The Wolfbann Society is a secretive organization of master hypnotists. Believed to date back to the time of the famed Werewolf Witch hunts, the Society is believed to have roots as far back as the 14th Century and is primarily Bavarian in origin.

Overview and History

In the 14th Century stories of werewolves appeared in what is modern-day Switzerland. The Wolfbann Society were supposedly the origin of the werewolf myth, men and women who could in fact tame wolves using hypnosis and then use them to attack their enemies. Despite persecution the society thrived over time, the Society learning to operate in the shadows over time and be less brazen with using their abilities in public, as they were seen as witches and sorcerers as well. By the 18th Century the Society had become elusive, though their reputation and techniques remain.

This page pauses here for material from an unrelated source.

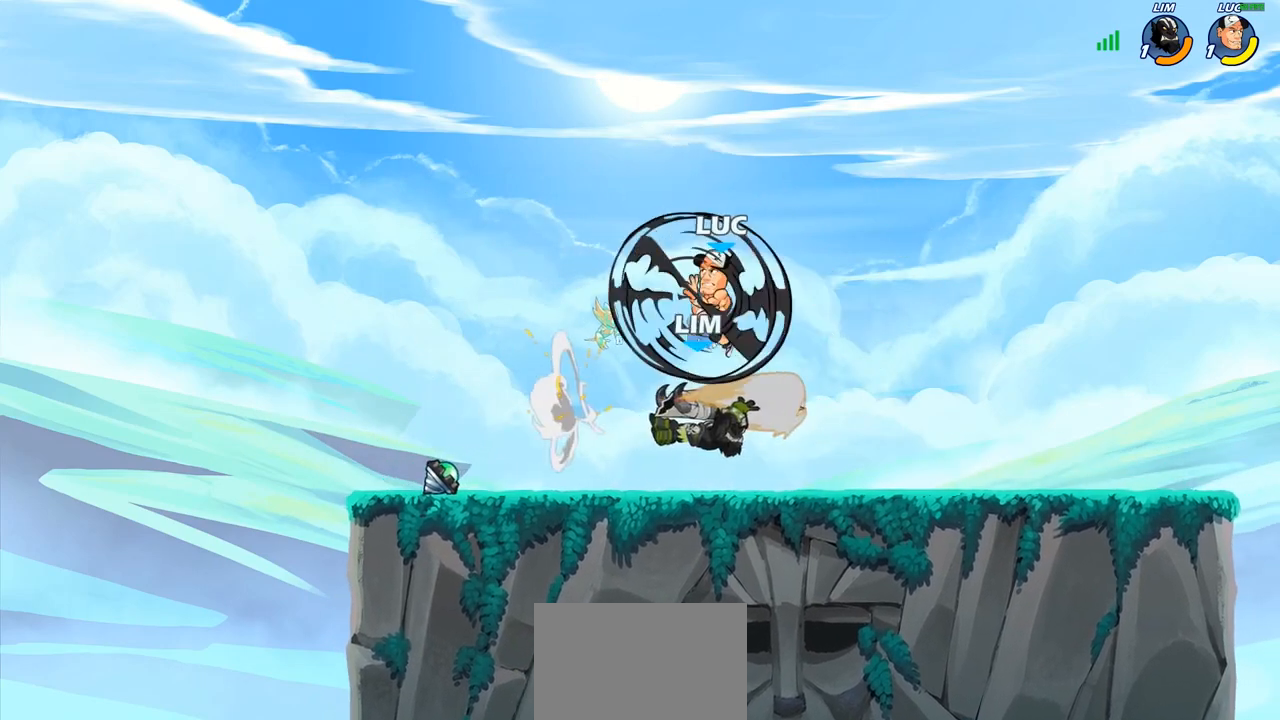
{"buttons": [], "left_stick": "left", "right_stick": "center", "events": []}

In the modern Wolfbann Society some old traditions, such as learning how to use an actual Wolfsangel as a ceremonial weapon, have been discarded. A main tradition remains however that the Society's governing body be a group simply called the Council, made up of five Grand Masters, who in turn deem members of the Society Grand Masters after passing their tests. The Society has no real size limit but it is rare for them to have more than two hundred members as entrance requirements push aside many applicants. While the Society has no formal home and is considered more or less just rumor by the public they continue to operate in Germany in particular, with ties across Europe and other continents as well. The Society however does not believe in forcing someone to confirm to any particular lifestyle, simply desiring to keep their techniques as secret as possible, thus being more of an academic club than a secret government. Schattenjäger is the closest the Society has to a historic home, Schloss Ritter being owned by a family with strong ties to the Society and containing historic training rooms and equipment. Masters are required to have an apprentice or at least be actively looking for one, demonstrating they are truly worthy of the title.

Techniques

While members of Wolfbann can seem to have an almost magical level of hypnotic skill, the group's requirements are for a natural level of affinity for eye contact and vocal inflection. Drug implementation is permitted, Transmoxide a more recent favorite as well as Sapthorn oil. The basic use of a Wolfbann technique is to maintain eye contact while speaking and making subtle hand gestures. Inflection, while speaking and using keywords, is often employed, though true masters don't need to do this and can rely on subtle elements. A key aspect remains a jolt, which fully puts someone under the control of a member of the Society. Wolfbann techniques are often able to defy traditional subconscious barriers, the result being subjects far more suggestible. It remains however that unless a subject is a natural killer they can't be made to kill someone, and conversely unless suicidal they won't kill themselves.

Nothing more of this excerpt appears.